Il “prima” e il “dopo” sono ben delineati dall’intervento che Cordani pubblica sui suoi social e che sottolinea anche a voce: “Il quartiere di piazza Borgo e le vie limitrofe, a cento metri da piazza Cavalli, vivono ormai immersi in una nuova degradante e triste realtà e non è una novità – spiega –; all’amministrazione lo abbiamo già fatto presente: certo si è detta disponibile, noi capiamo tutte le difficoltà ma vorremmo anche che venisse trovata una soluzione”.

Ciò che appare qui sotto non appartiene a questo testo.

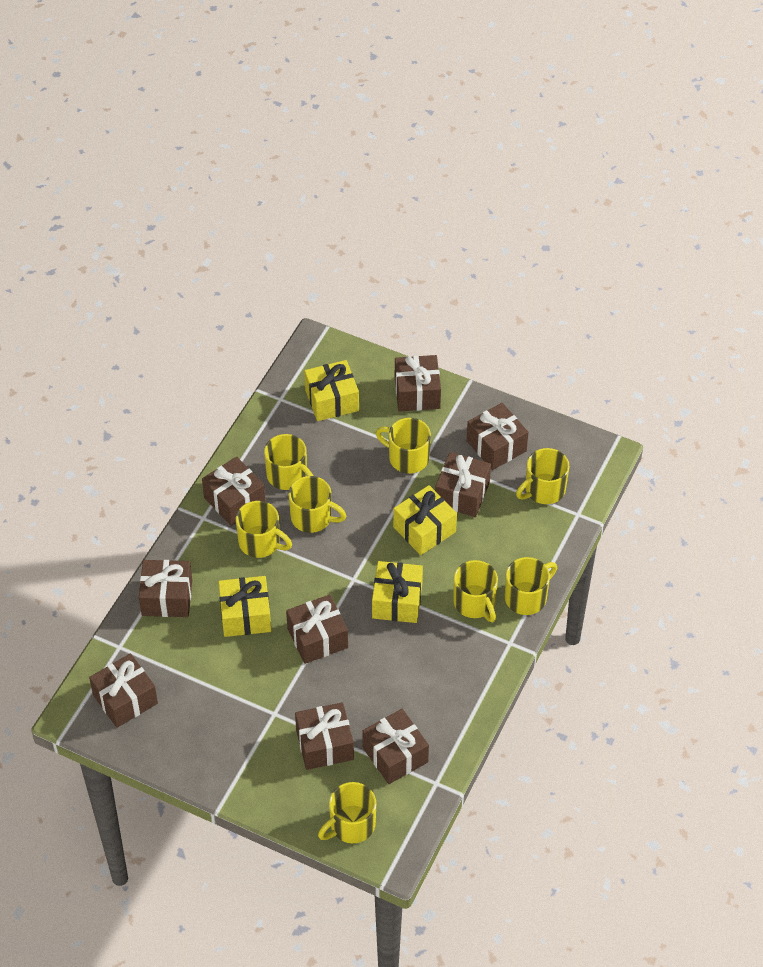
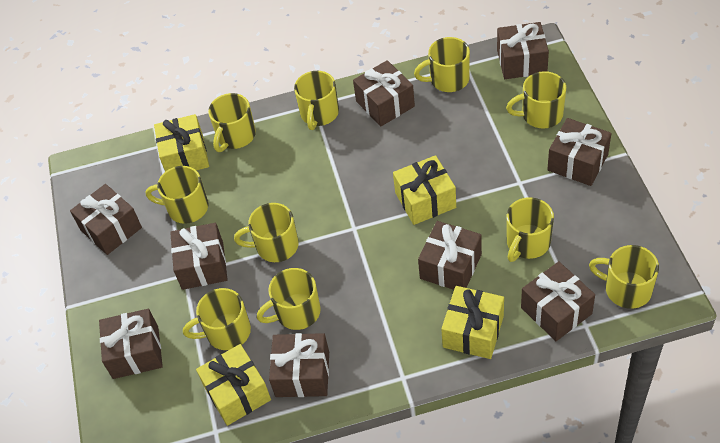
yellow mug: 8 -> 10

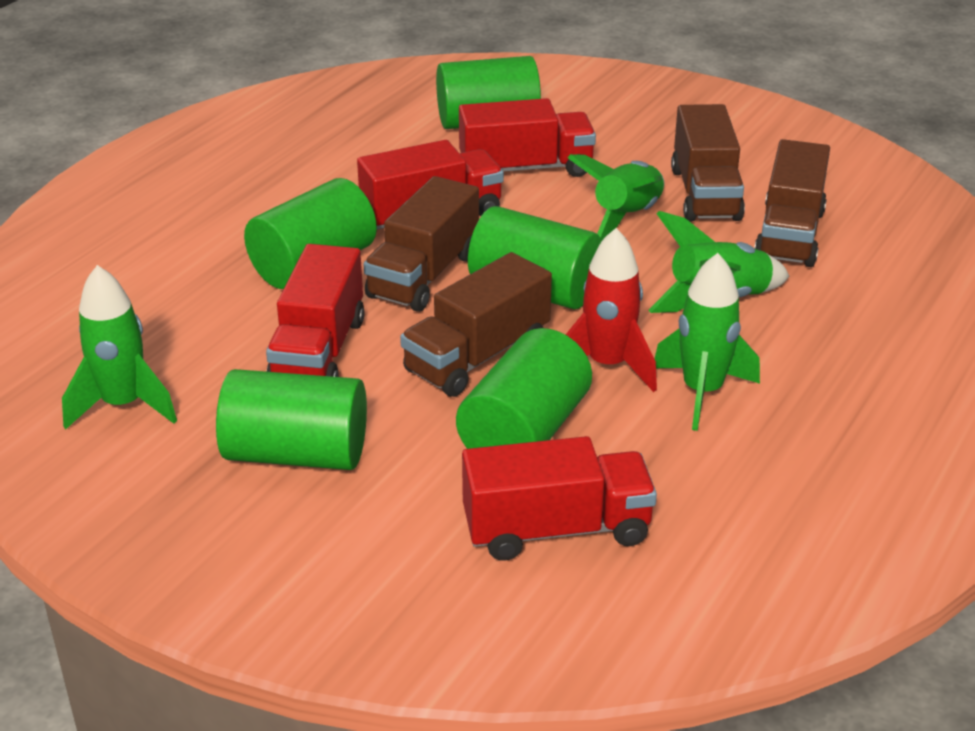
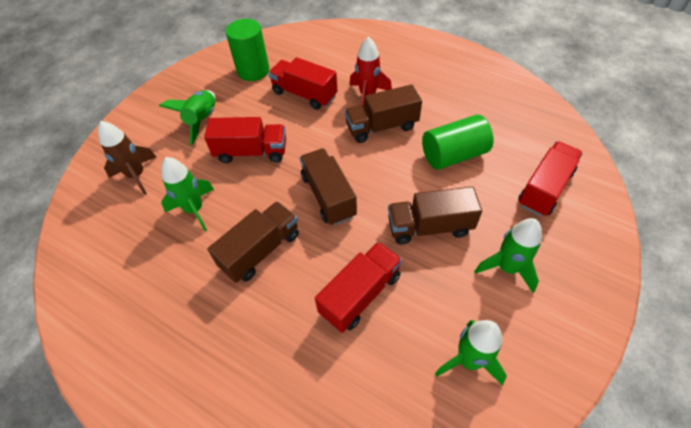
brown rocket: 0 -> 1
green cylinder: 5 -> 2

Nell’occhio del ciclone finisce il grande cantiere che da diversi mesi ha chiuso via Sant’Eufemia: “Non è possibile avere una via chiusa da un cantiere privato da maggio dell’anno scorso – sottolinea Cordani –. Percorrendo via Borghetto si è semplicemente avvisati di non entrare in via sant’Eufemia, ma non sono segnalate strade alternative. E fra l’altro chi risponde di questo danno al commercio e alla cittadinanza? E in che modo? Mancano delle contromisure adeguate”.
Anche in piazza Borgo la situazione non è rosea: “Un’edicola ormai pericolante e chiusa da due anni è diventata, come anche la fiancata della chiesa di Santa Brigida, la parete giusta per diversi graffiti di nessun valore artistico – fa presente il farmacista – i muri, anche quelli della chiesa, sono ormai latrine a cielo aperto per cani, uomini e chiunque ne abbia bisogno”.